Beauty and the Beast: Characterizing Axym and Untangling Jumble
Kaiden Lee, Megan Rockefeller, Ann P Koga

In the fall semester, our BIO 210 lab isolated several phages from soil on our campus using Gordonia terrae as a host. We sent two samples to University of Pittsburgh for sequencing. In the spring semester we annotated the genome of Axym, which belongs to Cluster CT. Like other CT cluster phages, Axym appears to have a lytic life cycle, no tRNA genes, and a split Lysin A gene found on the far-left end of the genome.

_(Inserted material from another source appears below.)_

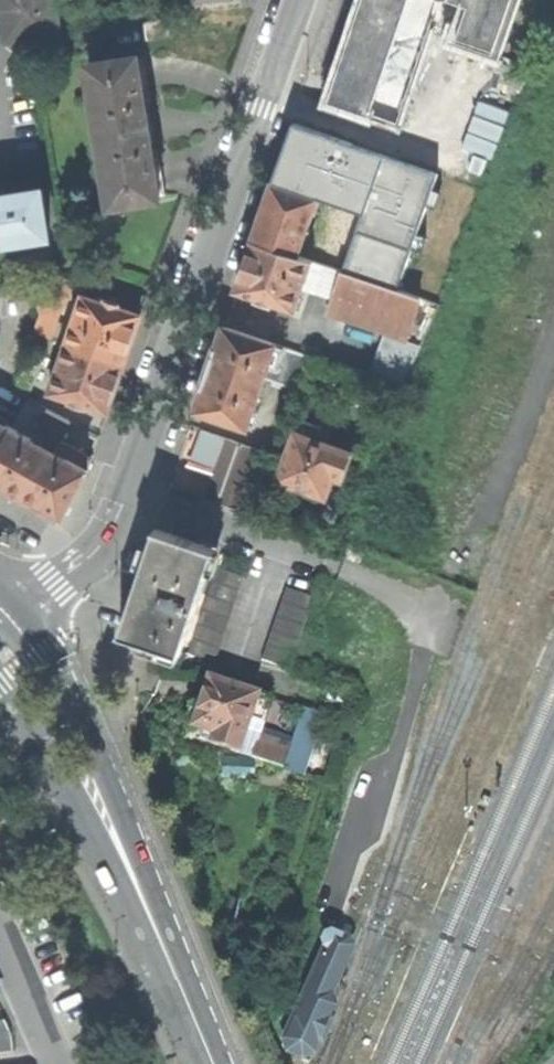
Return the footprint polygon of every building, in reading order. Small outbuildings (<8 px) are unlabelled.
[(4,42),(58,33),(52,0),(0,0),(0,20),(4,42)] [(443,20),(448,3),(461,7),(458,17),(450,40),(501,57),(521,0),(362,0),(328,100),(397,124),(431,25),(434,17),(443,20)] [(461,7),(448,3),(443,20),(451,15),(458,17),(461,7)] [(434,17),(431,25),(441,28),(443,20),(434,17)] [(142,24),(145,43),(178,38),(175,19),(142,24)] [(135,59),(87,66),(90,88),(96,87),(99,112),(94,112),(102,159),(107,158),(111,183),(106,184),(110,206),(158,199),(157,197),(164,196),(156,148),(150,149),(146,128),(143,107),(149,106),(142,59),(136,60),(135,59)] [(364,212),(341,271),(398,290),(436,172),(294,122),(272,183),(317,198),(364,212)] [(262,212),(252,241),(298,256),(317,198),(272,183),(262,212)] [(2,197),(2,194),(0,195),(0,245),(47,238),(40,192),(2,197)] [(245,263),(235,290),(258,298),(257,302),(271,306),(272,303),(294,310),(302,287),(311,261),(298,256),(252,241),(245,263)] [(302,287),(331,298),(341,271),(311,261),(302,287)] [(331,298),(326,314),(383,333),(405,340),(419,297),(398,290),(341,271),(331,298)] [(39,285),(43,302),(36,334),(52,340),(65,299),(72,297),(67,278),(39,285)] [(81,297),(65,344),(122,364),(132,337),(139,316),(118,309),(119,305),(104,300),(102,304),(81,297)] [(264,381),(265,378),(276,345),(223,327),(210,367),(195,411),(247,429),(260,392),(258,391),(261,380),(264,381)] [(405,340),(383,333),(368,377),(400,387),(419,345),(405,340)] [(85,408),(86,405),(106,412),(115,384),(122,364),(65,344),(49,393),(70,400),(69,403),(85,408)] [(298,389),(309,357),(276,345),(265,378),(298,389)] [(61,517),(65,509),(92,458),(58,440),(51,452),(29,440),(30,438),(24,435),(32,419),(62,435),(69,421),(27,399),(11,427),(0,447),(0,484),(25,498),(61,517)] [(11,427),(0,421),(0,447),(11,427)] [(188,454),(216,463),(224,438),(196,429),(188,454)] [(295,430),(278,481),(293,486),(304,490),(307,497),(317,500),(324,496),(326,497),(331,486),(339,490),(352,453),(295,430)] [(214,468),(213,471),(221,474),(213,499),(235,507),(236,503),(250,507),(268,453),(224,438),(216,463),(214,468)] [(213,499),(221,474),(213,471),(205,497),(213,499)] [(162,517),(158,528),(218,548),(222,538),(162,517)] [(140,581),(122,632),(182,653),(218,548),(158,528),(140,581)] [(217,564),(188,651),(216,660),(245,574),(217,564)] [(285,588),(261,659),(288,668),(312,597),(285,588)] [(238,752),(249,719),(257,694),(208,677),(199,705),(196,705),(193,706),(189,709),(188,712),(188,717),(190,721),(193,724),(192,725),(202,729),(200,739),(218,745),(238,752)] [(257,694),(249,719),(262,724),(271,698),(257,694)] [(303,708),(290,746),(283,767),(303,774),(323,715),(303,708)] [(259,735),(262,724),(249,719),(238,752),(251,757),(259,735)] [(259,735),(251,757),(283,767),(290,746),(259,735)] [(285,1051),(300,1058),(349,948),(345,939),(333,933),(327,931),(322,933),(320,937),(319,942),(321,944),(314,959),(317,960),(281,1040),(285,1051)] [(0,1019),(0,1053),(14,1051),(12,1034),(5,1018),(0,1019)]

As we were annotating Axym, we noticed a high level of similarity to a subset of CT phages and very little similarity to other CT phages. Thus, we compared the CT phages using the Gene Content Comparison tool available on Phagesdb and by SplitsTree4 analysis (Huson, 2006). From these data, we propose that Axym, along with five other CT phages, should be placed in a new subcluster within the CT cluster. Our second sample, aptly named Jumble, contained a mixture of 2 genomes: one from the DG cluster (Jumble_DG) and one from the CQ cluster (Jumble_CQ). In order to annotate these two genomes, we first needed to separate and purify them for archiving and determine which phage went with which genome sequence. We designed primers for each phage based on unique sequences in their tape measure genes, determined optimal PCR conditions and repeated plaque purification several times in order to get pure cultures. We created lysates, then used the primer sets to test for the presence of each genome in the purified lysates. We also re-examined the electron microscopy images and found phages with two different tail lengths. Using tape measure gene length, we were able to match each EM image to the correct phage and genome.

D. H. Huson and D. Bryant, Application of Phylogenetic Networks in Evolutionary Studies, Mol. Biol. Evol., 23(2):254-267, 2006.